Even Yair Golan, who is meant to mark the leftmost boundary of the Zionist spectrum as chairman of The Democrats party, maintained polite restraint and offered full backing for the war. “The IDF and the security forces are operating with strength and professionalism,” he wrote. “They have our full backing.”
Naftali Bennett, the leading candidate to replace Netanyahu in the next elections, lagged behind his colleagues because he had to wait for the Sabbath to end before tweeting. Once it did, he promptly aligned himself with the war effort. “I stand in full support of the IDF, the government of Israel, and the prime minister for Operation ‘Roaring Lion.’ The entire people of Israel stand behind you until the Iranian threat is destroyed,” he declared.
For these three men — Lapid, Golan, and Bennett — no task is supposedly more urgent than replacing Netanyahu’s blood-soaked, Kahanist government, which has led the country to unprecedented depths. They understand how dangerous he is. They know the devastation another term would bring.
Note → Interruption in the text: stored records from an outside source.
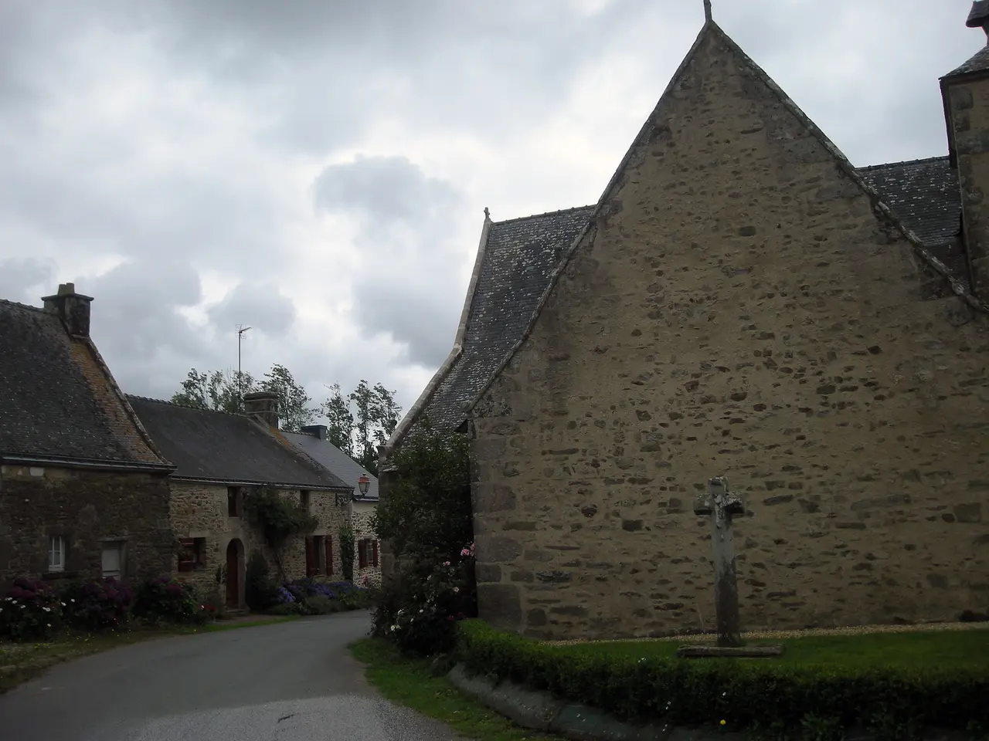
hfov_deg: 52.6
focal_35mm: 35
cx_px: 494
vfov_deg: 40.7
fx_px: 1000
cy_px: 370
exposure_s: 1/324
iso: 50
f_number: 5.7
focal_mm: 5.7
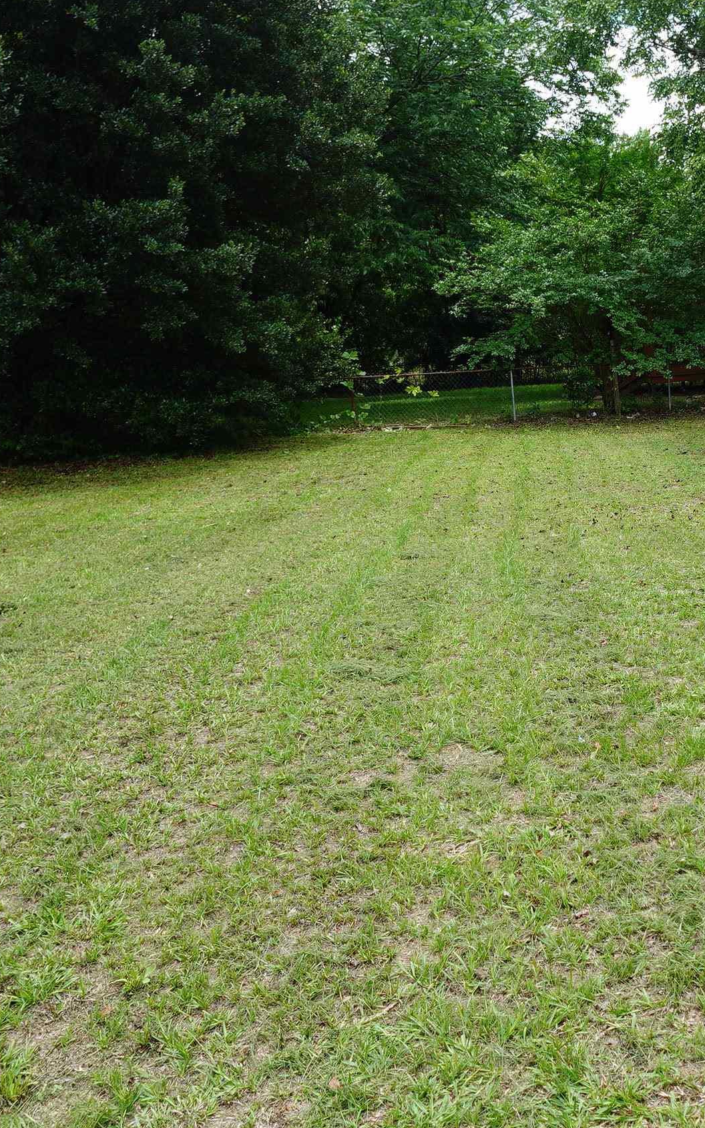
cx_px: 573
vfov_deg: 58.1
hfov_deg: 36.9
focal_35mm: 33
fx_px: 1015
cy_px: 530
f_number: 2
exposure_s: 1/1250
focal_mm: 7.6
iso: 125
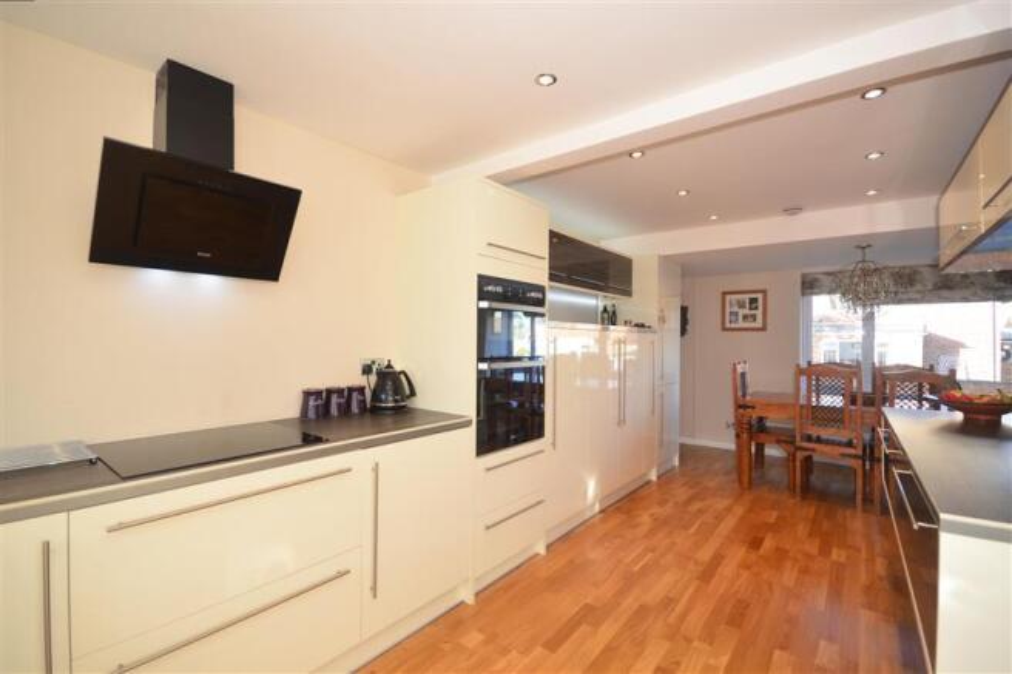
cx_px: 506
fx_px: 422
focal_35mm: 15
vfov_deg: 77.3
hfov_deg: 100.4
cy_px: 337
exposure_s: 1/80
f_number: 5.6
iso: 400
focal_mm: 10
Yet the moment the smell of war fills the air, all these insights evaporate, replaced by automatic reverence to the Israeli war machine. It is as if the very idea that a war can be opposed simply does not exist within their cognitive framework.
No one understands this mechanism better than Netanyahu. However precarious his political position may be, he knows that uniting even his fiercest rivals across the Zionist spectrum is only a click away. If “in wartime there is no coalition or opposition,” then perpetual war becomes his most reliable political strategy — and he has learned to deploy it with increasing frequency.
Netanyahu is a cynical and dangerous war criminal. But one thing cannot be denied: No Israeli leader has so deeply understood the collective psyche of Jewish Israeli society. A society that seems capable of feeling its own pulse only in war and destruction; that, if it is not attacking, destroying, and killing, is not entirely certain that it exists. In that sense, Netanyahu fits it like a glove.